In complex example one don't compute the acceptance region, but just compute the observed p-value

## Neyman–Pearson lemma
Having two simple hypotheses (no additional parameters) $H_0: \theta = \theta_0$ and $H_1: \theta = \theta_1$, the likelihood-ratio test:
$$
\Lambda(x) = \frac{L(\theta_0|x)}{L(\theta_1|x)}
$$

which rejects $H_0$ in favour of $H_1$ when $\Lambda \leq k_\alpha$ (rejection region) with $\alpha=P(\Lambda(X)\leq k_\alpha|H_0)$ is the most powerful test with size $\alpha$.

## Profile likelihood ratio

Suppose you have composite hypothesis as 

$$H_0: \theta\in\Theta_0 \quad H_1: \theta\in\Theta_0^C$$

where $\Theta_0 = \{s=0, \ldots\}$, $\theta\in\Theta_0^C = \{s\neq 0, \ldots\}$, 

$$\lambda(x) = \frac{\sup_{\theta\in\Theta_0}{L(\theta|x)}}{\sup_{\theta\in\Theta}{L(\theta|x)}}$$

with $\Theta_0 \subset \Theta$. For example it can be $H_0: s=0$, $H_1: s\neq 0$

$$\lambda(x) = \frac{L(s=0, \hat{\hat\theta}(0)|x)}{L(\hat{s}, \hat\theta|x)}$$

where $\hat{\hat\theta}(0)$ is the value of $\theta$ which optimize the likelihood for $s=0$ (conditioned likelihood), while $\hat{s}$ and $\hat{\theta}$ are the values that optimize the likelihood without any constrains (unconditioned likelihood).
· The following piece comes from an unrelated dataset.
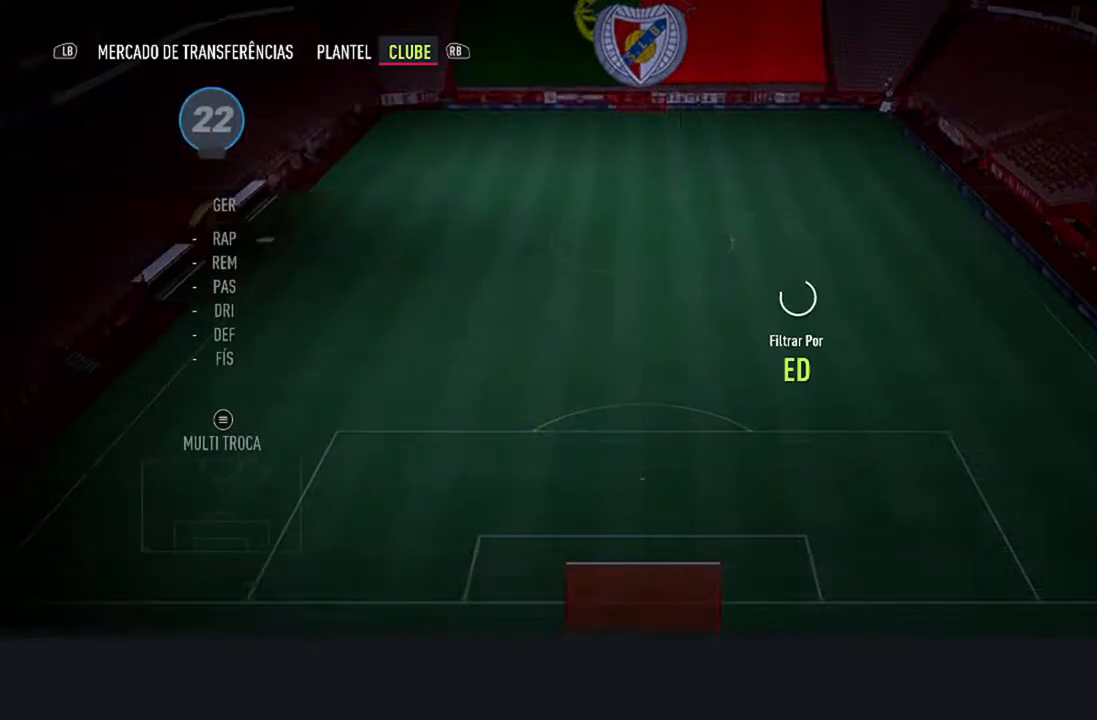
{"buttons": [], "left_stick": "center", "right_stick": "center", "events": []}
<small>It varies between 0 and 1, low values mean that the observed result is less likely to occur under the null hypothesis as compared to the alternative.
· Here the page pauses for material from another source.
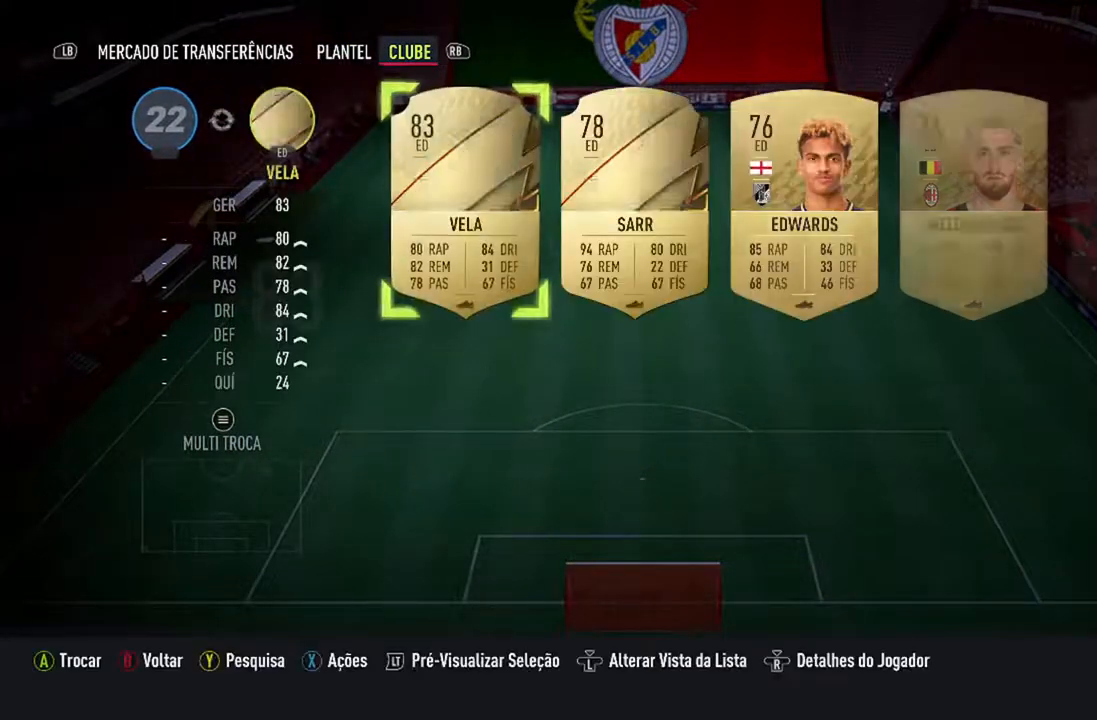
{"buttons": [], "left_stick": "center", "right_stick": "center", "events": []}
The profile likelihood ratio is nearly an optimal test-statistics</small>

<small>As shown it is important to have an analytically expression $f_q$ of the distribution of the test-statistics $q$ to compute the p-value: $\text{p-value} = \int_{q^\text{obs}}^{\infty} f_q(q) dq$. Otherwise toys must be run.</small>

## Wilks's theorem

The quantity $t=-2\log(\lambda)$ is aymptotically (large sample) distributed as a $\chi^2$ distribution with $n=\text{dim}(\Theta)-\text{dim}(\Theta_0)$ degrees of freedom when $H_0$ is true.

## Test statistics $t_\mu$ and $\tilde{t}_\mu$

$$ t_\mu = -2\log\lambda (\mu) = -2\log \frac{L(\mu, \hat{\hat{\theta}}(\mu))}{L(\hat{\mu}, \hat{\theta})}$$

High value means incompatiblity with data. If we want to test a specific $\mu$ we can compute the p-value $= \int_{t_{\mu, obs}}^\infty f(t_\mu|\mu) dt_\mu$. Values can be excluded because they are too low, or too high.



Usually we can assume that $\mu\geq 0$, so we need a new test statistic:

$$ \tilde{t}_\mu = -2\log \tilde\lambda(\mu)$$

$$ \tilde\lambda(\mu) = \begin{cases} 
      \hfill \frac{L(0, \hat{\hat{\theta}}(\mu=0))}{L(\hat{\mu}, \hat{\theta})}    \hfill & \hat{\mu} < 0 \\
      \hfill \frac{L(\mu, \hat{\hat{\theta}}(\mu))}{L(\hat{\mu}, \hat{\theta})} \hfill & \hat{\mu} \geq 0 \\
  \end{cases}$$
  
Also in this case, values can be excluded because they are too low, or too high.

## $q_0$ statistics for discovery of positive signal

For discovery we want to exclude the hypothesis $s=0$ (background-only), assuming $\mu\geq 0$. Defining $q_0 = \tilde{t}_0$:

$$ q_0 = 
\begin{cases} 
-2\log\lambda(0)\qquad &\hat \mu\geq 0 \\
0\qquad &\hat \mu < 0
\end{cases}
$$

If $\hat \mu<0$ it means that we are observing less events than the one predicted by the background-only model. Since we are truncating the the definition of test statistics we are not considering downward fluctuation as discrepancies with the model. High value of $\hat\mu$ means high value of $q_0$ and large discrepancy with the background-only model.

## $q_\mu$ statistic for exclusion
Suppose we want to put un upper limit, so we define as null hypothesis to exclude the hypotesis signal+background with $\mu$ as signal multiplier.

$$
q_\mu=\begin{cases}
-2\log\lambda(\mu)\qquad & \hat\mu \leq \mu\\
0 \qquad & \hat\mu > \mu
\end{cases}
$$

we set $q_\mu=0$ when observing a value of $\mu$ greater than the one we are observing since we don't want it to enter in the rejection region when doing an upper limit; we don't want that upper fluctuation count as bad agreement with data.